For the second time since I have lived in a nursing home I need to have surgery for cancer. The first time was two years ago when I had a mastectomy. This time breast cancer has recurred in my lymph nodes, which will be removed this week.
I have been to many doctor's appointments in the past couple months. I know that surgery will not get rid of the cancer completely. So I will have to be some type of further treatment of the disease. I am hoping that I will be able to take a pill since that will disrupt my life less than IV chemotherapy or radiation.
In the back of my mind I am planning for future medical appointments. I have talked with the staff and they know that I need someone to go along with me in the ambulette. Some days it can be difficult to find a nurse's aide to go along and luckily one nurse who is a unit manager has offered to go with me any day that she works. I have known her for quite a few years and she does have the ability to make me feel better just by being there. But I am sure that others will be helpful.
I am concerned about the surgery and my ability to recover from it. I will only be in the hospital about 24 hours, if all goes well. But it is still stressful thinking about postoperative pain and my desire to get back to my regular routine as soon as possible.
Cancer is a scary thing and living in a nursing home means that many people know what is going on with me. That is comforting and disquieting at the same time. That is why I have told the staff and others myself. I would rather do that then have them get misinformation elsewhere.
If I wish to talk, there are many people here to talk to. But most of the time, I do not want to talk about it.
I have decided to see a medical oncologist 20 miles away instead of traveling to Columbus. With the communication problems I had with my previous oncologist there, I had to make a change. It will be like starting over, but at least the oncologist will be closer.
I am hoping my overnight stay will be sufficient. I do not like to spend much time in the hospital. It is better to get back here where the nurses and aides are familiar with me and my care routine. They will get me up each day, which will help me keep up my strength and my mental attitude. Also, if I do not get up, I cannot use my desktop computer.
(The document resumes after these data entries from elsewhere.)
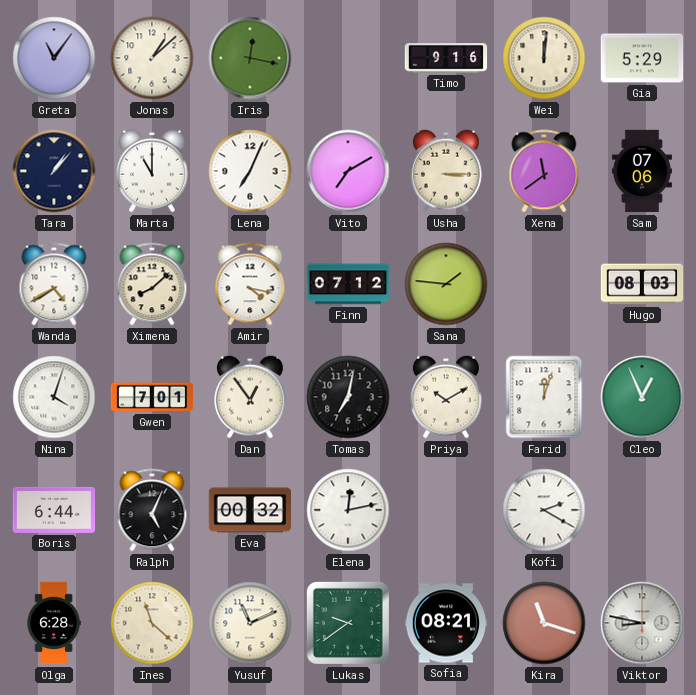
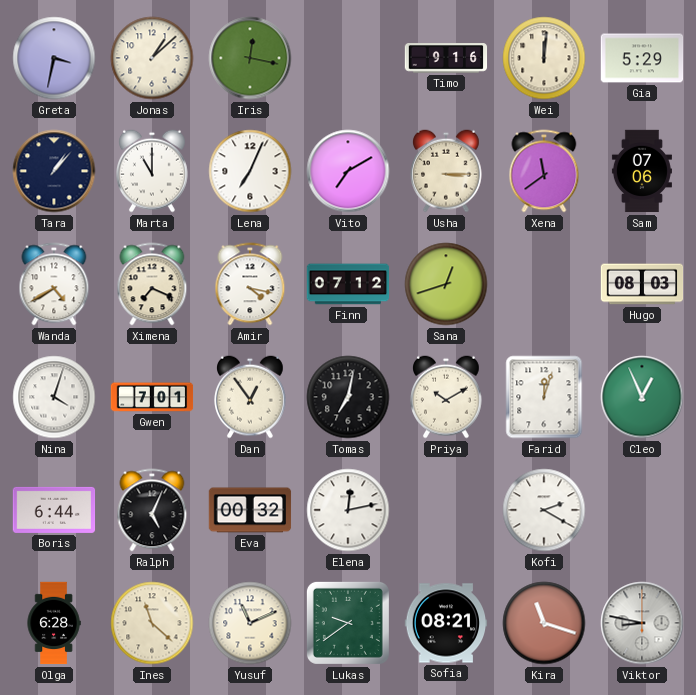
Greta: 11:06 -> 3:32
Ximena: 8:08 -> 7:19
Sana: 1:46 -> 12:42
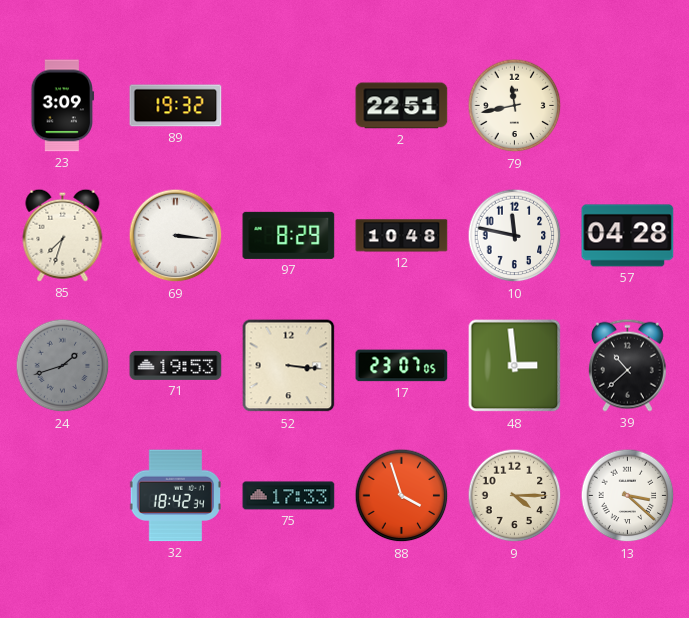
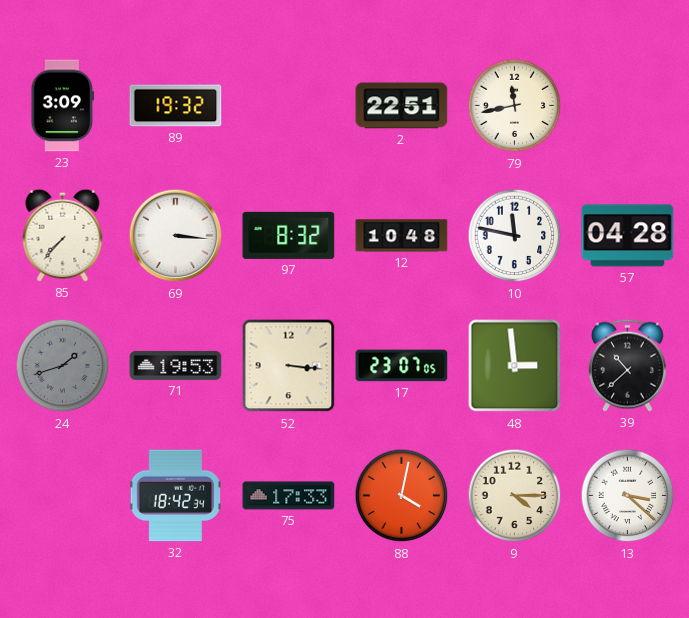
85: 7:33 -> 7:37
97: 8:29 -> 8:32
88: 3:57 -> 4:02
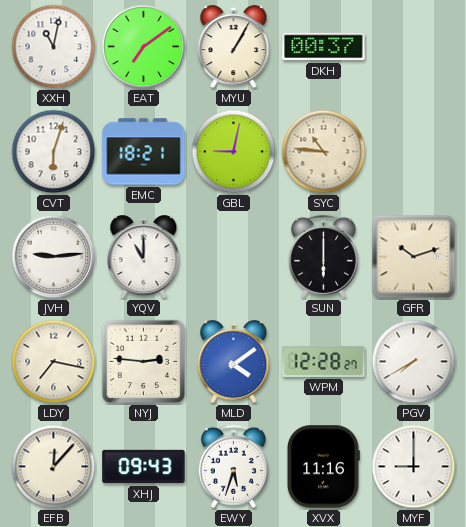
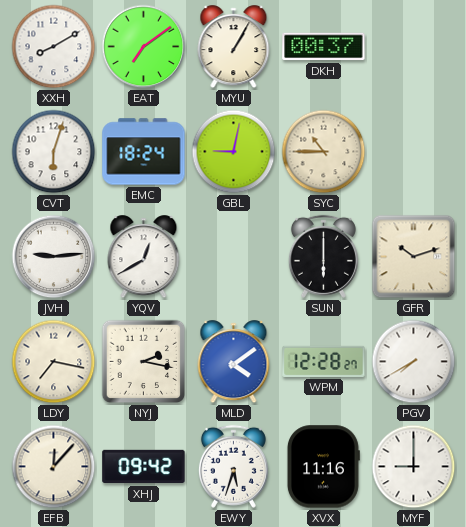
XXH: 11:02 -> 8:10
EMC: 18:21 -> 18:24
SYC: 10:46 -> 10:45
YQV: 11:00 -> 12:40
NYJ: 2:46 -> 2:17
XHJ: 09:43 -> 09:42
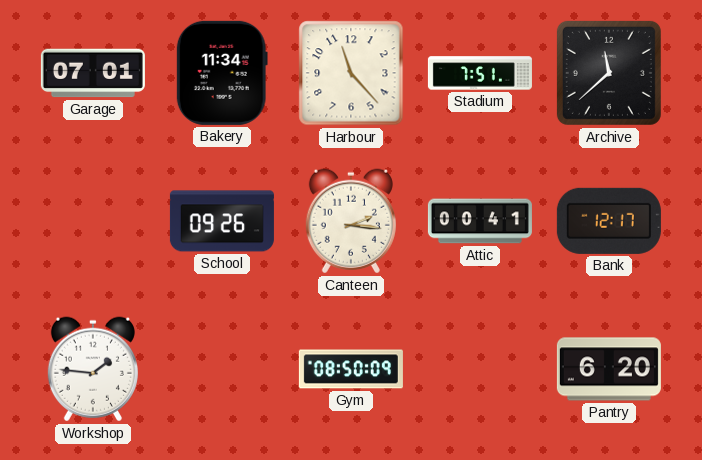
My family, friends, and the staff here are rallying around me. Their kind words and prayers will go along with me into the operating room. But ultimately I am the one that has to muster up the strength to get through it. I have to say, there are many times during the day when I fall into magic thinking and pretend that I am somewhere in a ‘before breast cancer recurrence’ day. I am also trying to rid myself of anxiety before surgery day.
Though I am heading into uncertainty, my plan is to keep writing this blog. If I cannot because I need a little time to heal, I will post something to let everyone know.